To help overcome these hurdles, here are five ways young entrepreneurs can gain their employees’ and their clients’ respect:
Beverly Hills public relations firm co-founder, Tyler Barnett (pictured center), with his under 30 staff.
Establish workplace guidelines
Make your expectations clear to employees early on, says Collins.”As in most business and management issues, it comes down to having a clear management discussion with employees,” he says. And “it doesn’t hurt to repeat this [step] multiple times.” Also, put the employees’ duties and other guidelines in writing. That way, if some sort of impropriety arises, there will be no question about where you stand, says Collins.
Limit arbitrary feedback and do away with random performance measures like picking and choosing when to reward employees for a job well done, says Jeffrey Summer, a principal in the talent management practice at PricewaterhouseCoopers in New York. Feedback is obviously important, as employees need to gauge their work and progress within a company. However, when exchanges come infrequently or without any muscle behind them, the sentiment gets lost. Instead, install specific performance measurements like project milestones and performance rewards like bonuses. Also make sure to provide feedback in formal settings such as monthly or annual meetings.

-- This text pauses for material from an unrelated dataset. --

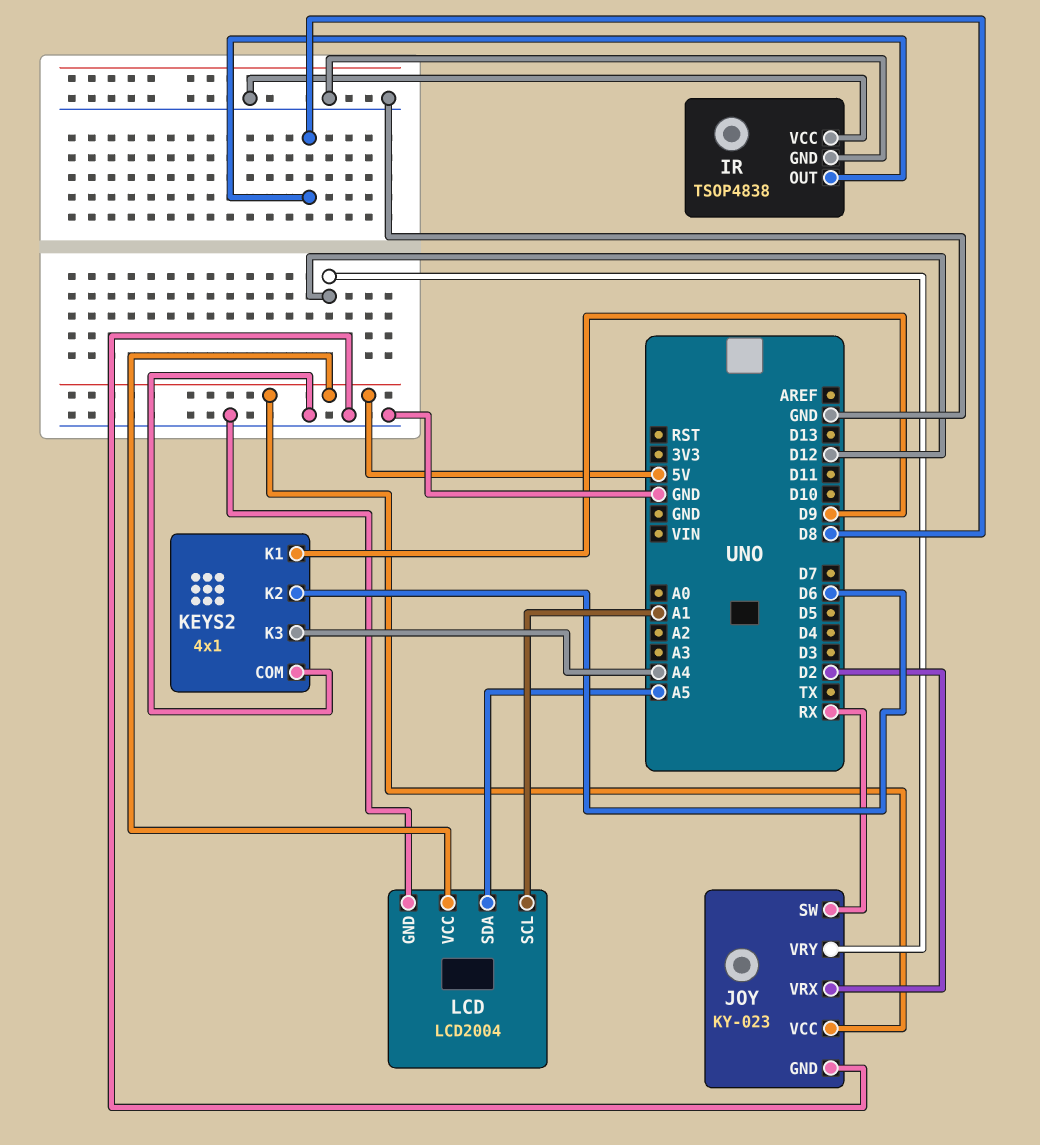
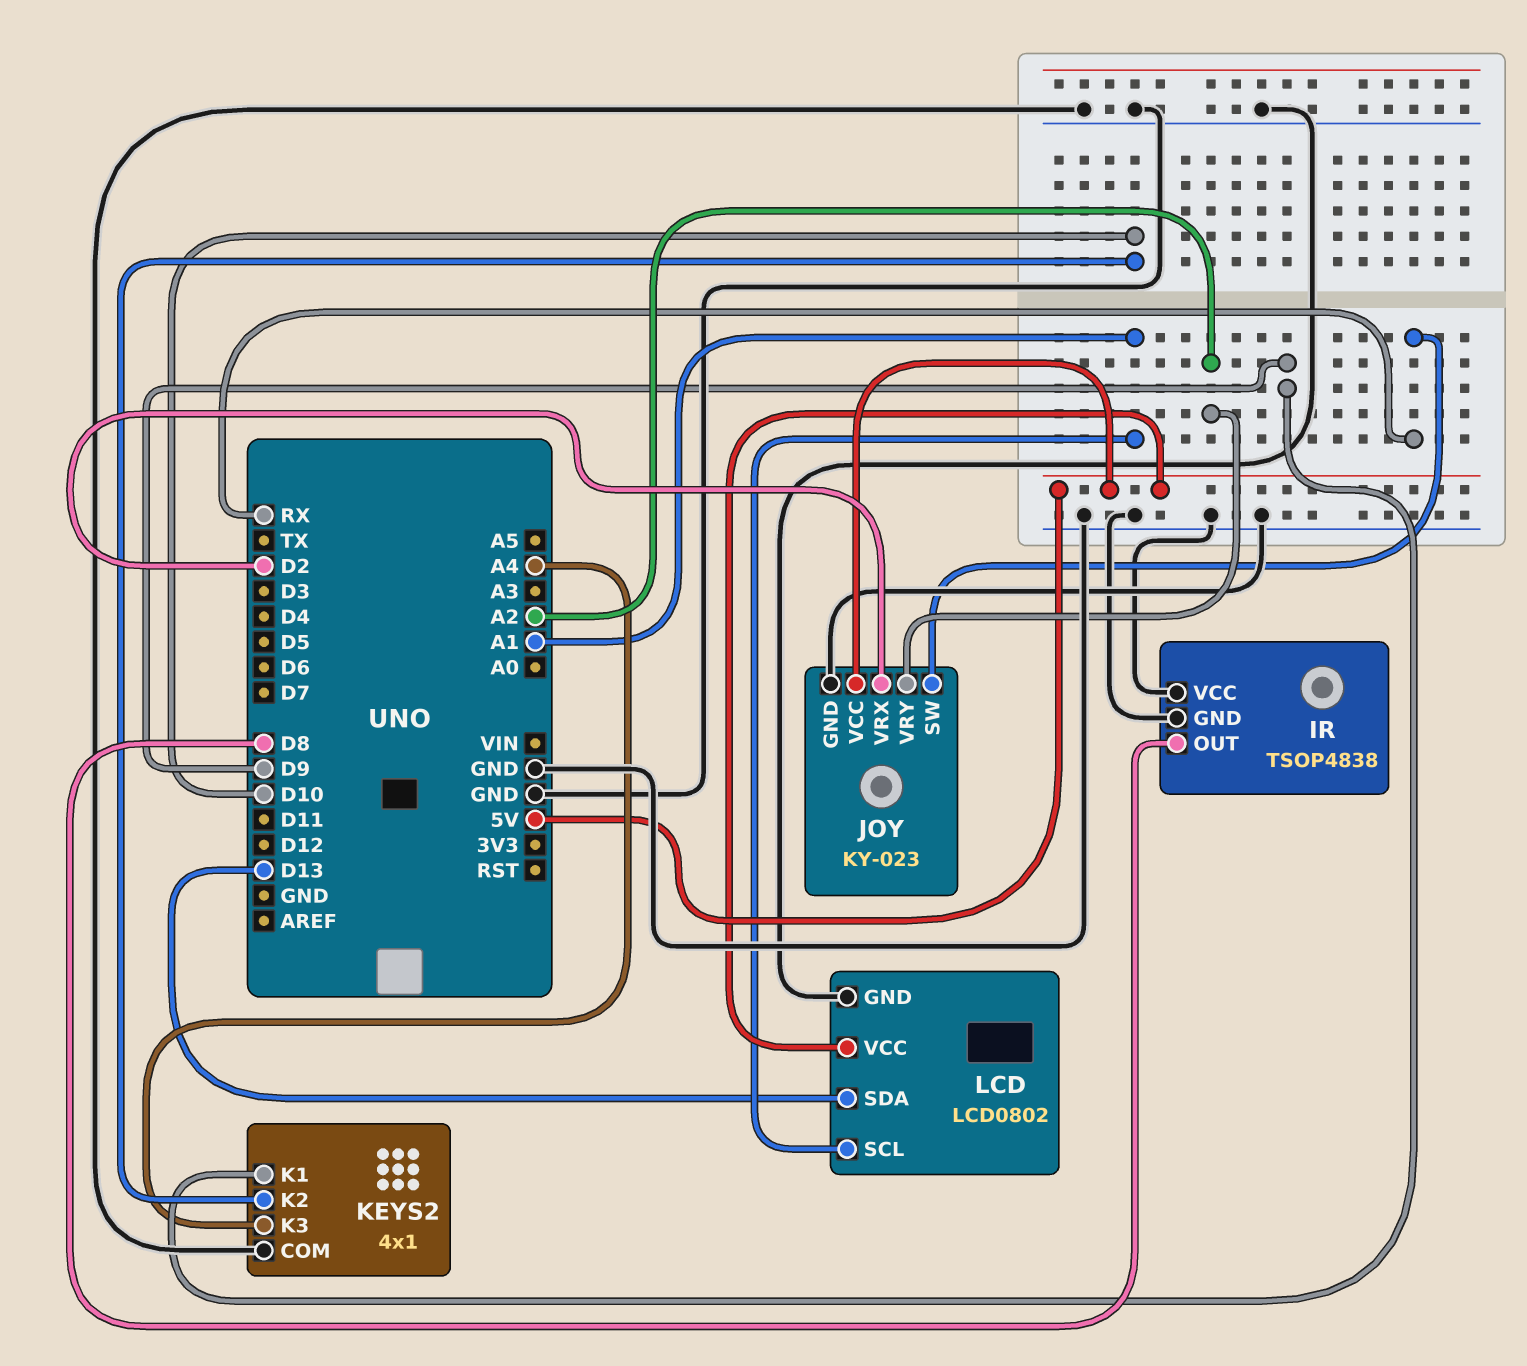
JOY pin VRY: D12 -> A2
KEYS2 pin K2: D6 -> D10
LCD: LCD2004 -> LCD0802
LCD pin SDA: A5 -> D13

Entrepreneurs tend to know a lot about a particular industry or a specific technology, but often fall short when it comes to their knowledge of managing people. For these owners, bringing in some outside help can do wonders for boosting employee morale and keeping them engaged, says Ray Friedman, a management professor at Vanderbilt University in Nashville, Tenn. A mentor, for instance, a former boss or a fellow entrepreneur, who has experience managing employees can teach business owners the ins and outs of communicating with the staff. Or, for more dire cases in which employees aren’t following directions or they’re paying little attention to guidelines, hiring a human resources professional or chief operating officer may be necessary, he says.